Why the three project-wide IAM grants?The service account is granted three project-wide IAM roles: roles/browser, roles/secretmanager.secretAccessor, and roles/secretmanager.viewer. Matillion models the GCP project as the “vault” for this , equivalent to an Azure Key Vault or a Snowpark schema in other providers. The UI therefore surfaces a GCP Project ID selector when users define a secret, which needs roles/browser to enumerate projects and the two Secret Manager roles to list and read secrets within them.

After terraform apply completes, retrieve the Terraform outputs using:

terraform output cluster_name
terraform output runner_workload_sa_email

The runner_workload_sa_email is required for Helm deployment in Phase 4.

If you see an “identity pool does not exist” error during terraform apply, run terraform apply a second time. This occurs because the GKE Workload Identity pool takes a moment to propagate after cluster creation.

Where to implement: GKE Terraform module.

Phase 3: Configure kubectl access

You must configure kubectl to authenticate to your GKE cluster using the Google Cloud SDK. The gcloud container clusters get-credentials command retrieves cluster endpoint and certificate authority data, then configures your local kubeconfig file with GKE authentication. Install the GKE authentication plugin (if not already installed):

gcloud components install gke-gcloud-auth-plugin

The command is:

gcloud container clusters get-credentials <cluster-name> \
  --region <region> \
  --project <project-id>

Use the cluster_name from Terraform output for <cluster-name>, and the same region and project_id from your Terraform variables.

If the plugin was just installed, add the Google Cloud SDK binary directory to your PATH before running the get-credentials command: export PATH="/opt/homebrew/share/google-cloud-sdk/bin:$PATH".

Verification:

kubectl get nodes
kubectl get namespaces

You should see GKE worker nodes and default Kubernetes namespaces.

Phase 4: Maia runner deployment (Helm)

The Helm chart deploys:

pods:
- Deployment with configurable replica count (default: 2).
- Each pod runs the binary.
- Resource requests and limits derived from runnerSize t-shirt sizing.
ServiceAccount:
- Kubernetes ServiceAccount configured for Workload Identity.
- Annotated with the GCP service account email (from Phase 2).
ConfigMaps:
- configuration (account ID, Agent ID, region, default GCP project).
- Environment-specific settings.
- - - - -
Exercise objective: Write out the GKE deployment guide above from "The Helm chart" to "- Environment-specific settings.", word for word.

Data under study:
- - - - -
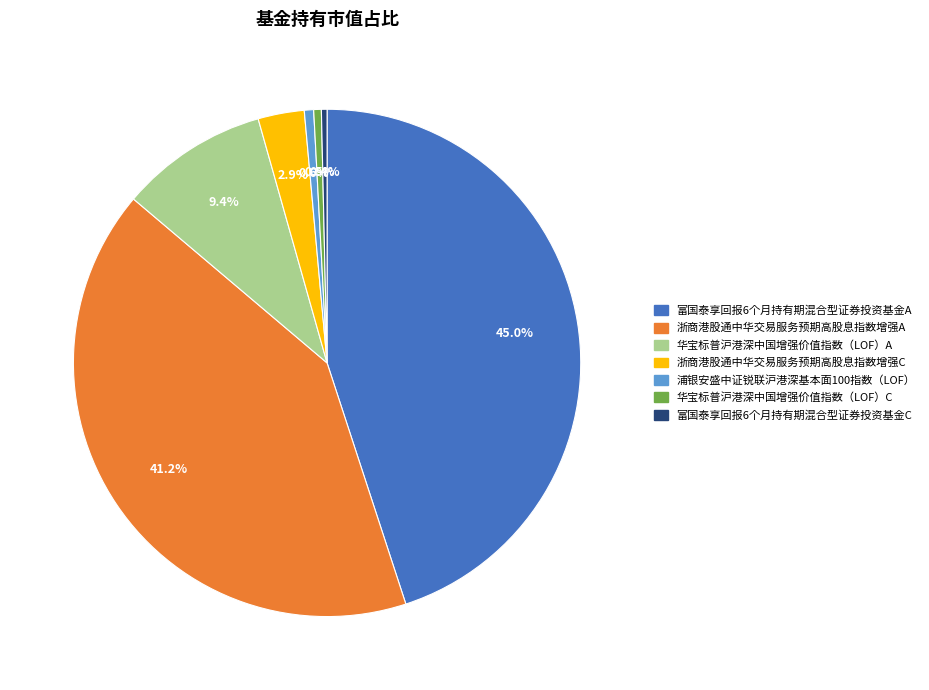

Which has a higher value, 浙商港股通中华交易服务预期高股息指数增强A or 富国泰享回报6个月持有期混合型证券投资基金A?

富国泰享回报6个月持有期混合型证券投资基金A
- - - - -
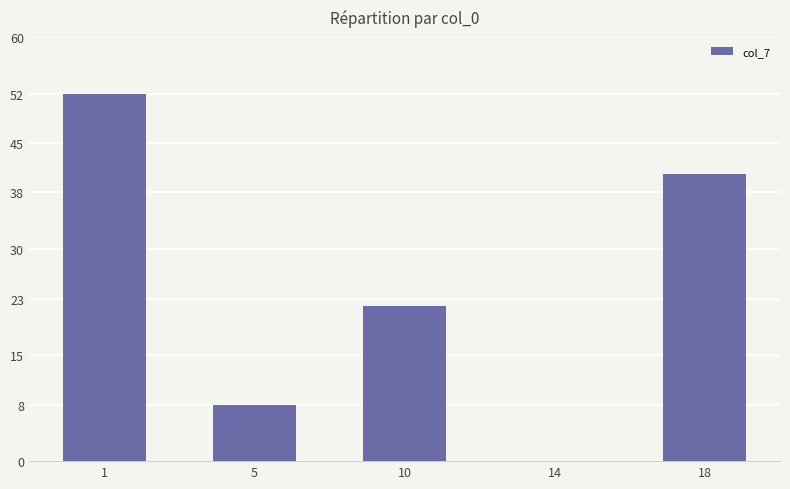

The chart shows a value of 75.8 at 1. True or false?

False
- - - - -
Solution:
The Helm chart deploys:

pods:
- Deployment with configurable replica count (default: 2).
- Each pod runs the binary.
- Resource requests and limits derived from runnerSize t-shirt sizing.
ServiceAccount:
- Kubernetes ServiceAccount configured for Workload Identity.
- Annotated with the GCP service account email (from Phase 2).
ConfigMaps:
- configuration (account ID, Agent ID, region, default GCP project).
- Environment-specific settings.